Variable screening method and device, nonvolatile storage medium and processor

Technical Field

The invention relates to the field of computers, in particular to a variable screening method and device, a nonvolatile storage medium and a processor.

Background

In recent years, with the rise of big data, research on consumer behavior analysis has been underway, and students in many fields such as database and data mining, information system and information management, image processing and computer vision, social network analysis, and electronic commerce have been added to a team of consumer behavior research. Meanwhile, the research field is also highly concerned by enterprises in digital economic forms such as electronic commerce and social networks, and the analysis of consumer behaviors is regarded as an effective means for enterprises in digital economic forms to know consumers and develop marketing activities. In these new fields, consumer behavior research is called consumer portrayal, and is also important in research fields such as social computing.

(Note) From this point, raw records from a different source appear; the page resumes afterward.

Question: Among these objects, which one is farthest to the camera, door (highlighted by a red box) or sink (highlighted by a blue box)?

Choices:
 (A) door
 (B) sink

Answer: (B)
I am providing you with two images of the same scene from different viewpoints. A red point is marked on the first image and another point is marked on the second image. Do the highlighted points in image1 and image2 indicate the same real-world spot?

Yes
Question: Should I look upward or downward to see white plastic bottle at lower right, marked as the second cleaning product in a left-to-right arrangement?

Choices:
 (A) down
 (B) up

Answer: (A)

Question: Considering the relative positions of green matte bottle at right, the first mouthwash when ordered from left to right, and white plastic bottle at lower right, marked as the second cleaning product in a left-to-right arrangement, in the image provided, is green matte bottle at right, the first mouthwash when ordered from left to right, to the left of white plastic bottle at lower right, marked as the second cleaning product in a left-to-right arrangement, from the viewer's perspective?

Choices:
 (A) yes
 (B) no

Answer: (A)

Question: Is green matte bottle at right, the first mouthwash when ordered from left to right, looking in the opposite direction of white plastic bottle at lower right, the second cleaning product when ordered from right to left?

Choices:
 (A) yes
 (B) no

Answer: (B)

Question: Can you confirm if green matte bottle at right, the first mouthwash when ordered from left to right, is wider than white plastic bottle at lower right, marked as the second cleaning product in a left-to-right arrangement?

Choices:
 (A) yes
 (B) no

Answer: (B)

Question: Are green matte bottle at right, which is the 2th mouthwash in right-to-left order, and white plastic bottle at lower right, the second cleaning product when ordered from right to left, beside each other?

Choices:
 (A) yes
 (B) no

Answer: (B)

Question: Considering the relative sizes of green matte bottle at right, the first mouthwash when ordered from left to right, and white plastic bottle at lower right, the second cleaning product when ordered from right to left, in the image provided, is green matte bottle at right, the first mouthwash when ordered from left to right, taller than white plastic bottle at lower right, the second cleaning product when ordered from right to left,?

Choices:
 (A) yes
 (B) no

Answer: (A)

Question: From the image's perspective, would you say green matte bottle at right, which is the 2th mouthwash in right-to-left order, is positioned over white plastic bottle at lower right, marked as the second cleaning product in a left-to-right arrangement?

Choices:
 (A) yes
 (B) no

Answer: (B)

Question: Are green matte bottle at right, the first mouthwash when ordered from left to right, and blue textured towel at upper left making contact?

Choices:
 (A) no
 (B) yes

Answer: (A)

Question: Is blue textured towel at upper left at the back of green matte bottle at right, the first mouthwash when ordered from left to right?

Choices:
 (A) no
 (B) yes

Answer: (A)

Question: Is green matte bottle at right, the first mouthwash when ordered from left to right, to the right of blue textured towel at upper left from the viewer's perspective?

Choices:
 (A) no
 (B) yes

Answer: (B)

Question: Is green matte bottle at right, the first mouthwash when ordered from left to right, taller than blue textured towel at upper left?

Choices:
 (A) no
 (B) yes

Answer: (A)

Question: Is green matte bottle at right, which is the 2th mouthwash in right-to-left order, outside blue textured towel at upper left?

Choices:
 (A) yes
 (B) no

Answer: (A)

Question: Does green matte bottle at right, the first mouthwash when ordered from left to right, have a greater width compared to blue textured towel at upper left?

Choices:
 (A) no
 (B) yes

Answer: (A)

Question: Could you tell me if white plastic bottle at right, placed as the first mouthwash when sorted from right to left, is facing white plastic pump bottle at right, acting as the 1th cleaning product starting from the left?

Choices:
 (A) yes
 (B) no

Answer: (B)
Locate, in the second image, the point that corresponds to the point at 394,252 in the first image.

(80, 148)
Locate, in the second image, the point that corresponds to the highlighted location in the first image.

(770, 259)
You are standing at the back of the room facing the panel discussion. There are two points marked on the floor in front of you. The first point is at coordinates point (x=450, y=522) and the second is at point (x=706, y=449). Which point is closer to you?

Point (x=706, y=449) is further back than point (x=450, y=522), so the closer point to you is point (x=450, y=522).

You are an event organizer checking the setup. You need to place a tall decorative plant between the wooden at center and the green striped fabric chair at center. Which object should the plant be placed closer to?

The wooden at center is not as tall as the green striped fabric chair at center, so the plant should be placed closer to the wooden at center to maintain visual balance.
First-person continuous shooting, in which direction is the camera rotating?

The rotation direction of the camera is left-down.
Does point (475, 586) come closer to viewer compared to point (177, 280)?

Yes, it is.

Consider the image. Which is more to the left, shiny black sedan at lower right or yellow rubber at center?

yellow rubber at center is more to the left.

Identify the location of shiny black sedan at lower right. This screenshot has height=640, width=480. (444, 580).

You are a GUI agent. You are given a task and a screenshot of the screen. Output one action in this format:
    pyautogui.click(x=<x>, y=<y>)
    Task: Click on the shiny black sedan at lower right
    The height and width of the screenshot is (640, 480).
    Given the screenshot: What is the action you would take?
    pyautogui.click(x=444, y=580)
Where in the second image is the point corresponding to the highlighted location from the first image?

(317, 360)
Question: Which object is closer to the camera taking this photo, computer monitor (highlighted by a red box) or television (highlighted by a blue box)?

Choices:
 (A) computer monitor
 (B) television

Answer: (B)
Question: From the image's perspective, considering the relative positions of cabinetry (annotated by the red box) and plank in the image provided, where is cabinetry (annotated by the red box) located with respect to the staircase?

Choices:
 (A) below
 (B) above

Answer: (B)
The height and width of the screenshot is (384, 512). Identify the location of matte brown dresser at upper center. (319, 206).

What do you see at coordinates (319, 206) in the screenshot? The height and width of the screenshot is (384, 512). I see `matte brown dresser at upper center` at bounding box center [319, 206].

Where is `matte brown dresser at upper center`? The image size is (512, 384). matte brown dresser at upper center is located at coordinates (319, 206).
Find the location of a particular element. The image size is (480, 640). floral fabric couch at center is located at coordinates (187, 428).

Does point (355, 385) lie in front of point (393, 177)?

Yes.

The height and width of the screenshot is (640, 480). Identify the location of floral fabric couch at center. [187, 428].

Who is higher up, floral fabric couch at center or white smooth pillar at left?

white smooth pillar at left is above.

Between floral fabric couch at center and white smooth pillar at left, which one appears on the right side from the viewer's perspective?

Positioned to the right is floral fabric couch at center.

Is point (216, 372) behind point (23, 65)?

However, because the prior art does not screen the arguments that identify a consumer representation, the angle of the argument used to identify a consumer representation affects the efficiency of identifying a consumer representation.

In order to solve the problem that the efficiency of determining the portrait of the consumer is low due to the fact that the independent variables for determining the portrait of the consumer cannot be screened, an effective solution is not provided at present.

Disclosure of Invention

The embodiment of the invention provides a variable screening method and device, a nonvolatile storage medium and a processor, which at least solve the technical problem of low efficiency of determining a consumer portrait due to the fact that independent variables for determining the consumer portrait cannot be screened.

According to an aspect of an embodiment of the present invention, there is provided a variable screening method, including: obtaining independent variables for evaluating target variables, wherein the target variables correspond to one or more independent variables; evaluating the linear relation between the independent variable and the target variable by using a preset Pearson correlation coefficient model, and determining the linear correlation degree; and under the condition that the target variable corresponds to a plurality of independent variables with linear correlation degrees higher than a preset correlation degree threshold value, selecting the independent variable with the highest linear correlation degree as a sample variable of the target variable, wherein the sample variable and the target variable are used as training data for training a target prediction model, and the target prediction model is used for analyzing and determining a prediction variable for the independent variables.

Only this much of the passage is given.